Quatre anti-héroïnes fascinantes, pleines de nuances, qui aboutissent en retraite fermée pour 21 jours, à tout faire en groupe (même se brosser les dents à l’unisson!) selon un horaire strict, à se prêter à des ateliers d’art-thérapie et des exercices de respiration, à parler aux plantes, à « voyager au fond d’elles » et à apprivoiser leurs démons, ce qui ne s’avérera pas tâche facile.

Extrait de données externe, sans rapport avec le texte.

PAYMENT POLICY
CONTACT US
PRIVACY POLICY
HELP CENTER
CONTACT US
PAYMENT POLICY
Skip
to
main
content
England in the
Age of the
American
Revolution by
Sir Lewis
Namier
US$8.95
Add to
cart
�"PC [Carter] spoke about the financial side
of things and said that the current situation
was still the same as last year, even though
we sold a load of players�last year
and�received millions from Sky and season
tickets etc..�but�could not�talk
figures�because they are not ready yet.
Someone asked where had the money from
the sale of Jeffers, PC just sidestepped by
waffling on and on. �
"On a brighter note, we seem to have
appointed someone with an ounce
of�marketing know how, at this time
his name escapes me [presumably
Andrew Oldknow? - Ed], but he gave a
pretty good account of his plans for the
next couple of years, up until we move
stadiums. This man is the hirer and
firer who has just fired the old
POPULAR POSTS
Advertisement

À leurs côtés, d’autres colocataires sont également en processus de guérison de l’orthorexie ou d’un trouble obsessionnel compulsif. L’un d’eux, Grégoire (Jean-François Mercier), bourru, fermé et isolé, refuse de s’ouvrir aux intervenants et à ses camarades. Tous sont bichonnés par l’attentive Louise (Lise Roy), directrice de l’établissement et son conjoint médecin, Pierre (Pier Paquette), le psychothérapeute Fabien (Jean-Nicolas Verreault, composant un psy à l’écoute et perspicace à qui on voudrait tous confier nos tourments!) et l’art-thérapeute Rose-Aimée (Francesca Barcenas). Nos dames pourraient aussi croiser des fantômes du passé au tournant...
Les segments de thérapie des Bombes sont émouvants et prenants, les activités de groupe sont divertissantes, la musique du génial Philippe Brault (Pierre Lapointe, Safia Nolin) sied bien à l’ensemble et la mise en images générale de l’émission est souvent inventive. Lorsque Juliette pousse la porte du centre Catharsis, la caméra nous la montre tête en bas pour illustrer le vertige qui l’assaille. Les images qui frappent Claudine lorsque celle-ci s’adonne à la visualisation pour dénouer les fils psychologiques expliquant sa situation évoquent ce même type d’émotion.
Ce qu’on retient de ces attachantes Bombes – le titre prend son sens à la fin du deuxième épisode – c’est la lumière qui en ressort toujours. Le propos pourrait être lourd, mais il est allégé des touches d’humour fin et de la grande sensibilité de Kim Lévesque-Lizotte, dans un scénario qui n’en fait jamais trop ou pas assez. Le fil conducteur des Bombes est parfois dur, mais le récit est doux. Et on ne doute pas que nos quatre guerrières sauront s’unir pour vaincre les poisons qui leur compliquent l’existence!
Les bombes prendra l’antenne de Séries Plus le jeudi, à 21 h, dès le 2 février. Il n’y a pour l’instant pas de deuxième saison dans les plans de la chaîne.